Differenziert betrachten wir demgegenüber das Bundesteilhabegesetz und seine bisherigen Wirkungen. Ausdrücklich stehen wir zu dem Ziel, die Eingliederungshilfe stärker personenzentriert auszurichten und damit die Selbstbestimmung der Betroffenen zu stärken. Ungeachtet dessen müssen wir feststellen, dass wir trotz erheblich gestiegener Ausgaben noch weit von der vollständigen Erreichung dieses Ziels entfernt sind. Bundesweit sind die Nettoausgaben für die Eingliederungshilfe laut Statistischem Bundesamt von 13,7 Milliarden Euro im Jahr 2012 auf 28,7 Milliarden Euro im Jahr 2024 gestiegen. Gleichzeitig berichten Betroffene, Kostenträger und Leistungserbringer vielfach von einem erheblichen bürokratischen Aufwand, ohne dass überall spürbare Verbesserungen für die Betroffenen erreicht werden.

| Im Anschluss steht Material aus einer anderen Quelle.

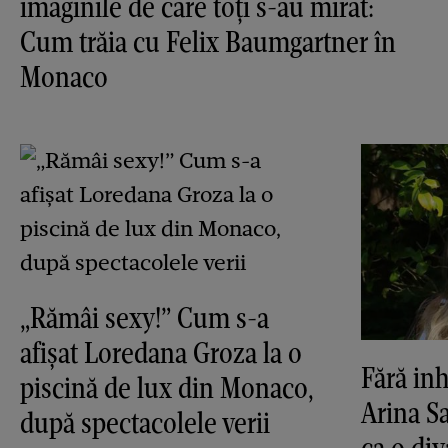
imaginile de care toți s-au mirat:
Cum trăia cu Felix Baumgartner în
Monaco
„Rămâi sexy!” Cum s-a
afișat Loredana Groza la o
Fără inh
piscină de lux din Monaco,
Arina S
după spectacolele verii
ca o di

Vor diesem Hintergrund besteht zwischen den Ländern über Parteigrenzen hinweg Einigkeit, dass auf verschiedenen Ebenen Anpassungen am Bundesteilhabegesetz notwendig sind. Ziel muss eine Umsetzung sein, die tatsächlich personenzentriert, qualitätsvoll und zugleich praxistauglich, unbürokratisch und finanziell tragfähig ist. Dabei geht es ausdrücklich nicht um Leistungskürzungen für Menschen mit Behinderungen. Im Gegenteil: Eine realistische Rahmensetzung und effizientere Verfahren sollen dazu beitragen, Teilhabe verlässlich zu sichern und Unterstützungsangebote langfristig tragfähig zu gestalten.
Unstrittig ist für uns: Menschen mit Behinderungen haben ein uneingeschränktes Recht auf ein Leben in Würde, auf Teilhabe und auf die notwendige Unterstützung durch den Staat. Ziel muss es sein, ihnen eine möglichst eigenständige Lebensführung zu ermöglichen, ihre Erwerbsbeteiligung zu erhöhen, Wege zu selbstbestimmter Erwerbstätigkeit zu eröffnen und zugleich einen Beitrag zur Fachkräftesicherung zu leisten. Inklusion ist für uns eine gemeinsame Aufgabe, von der unsere gesamte Gesellschaft profitiert.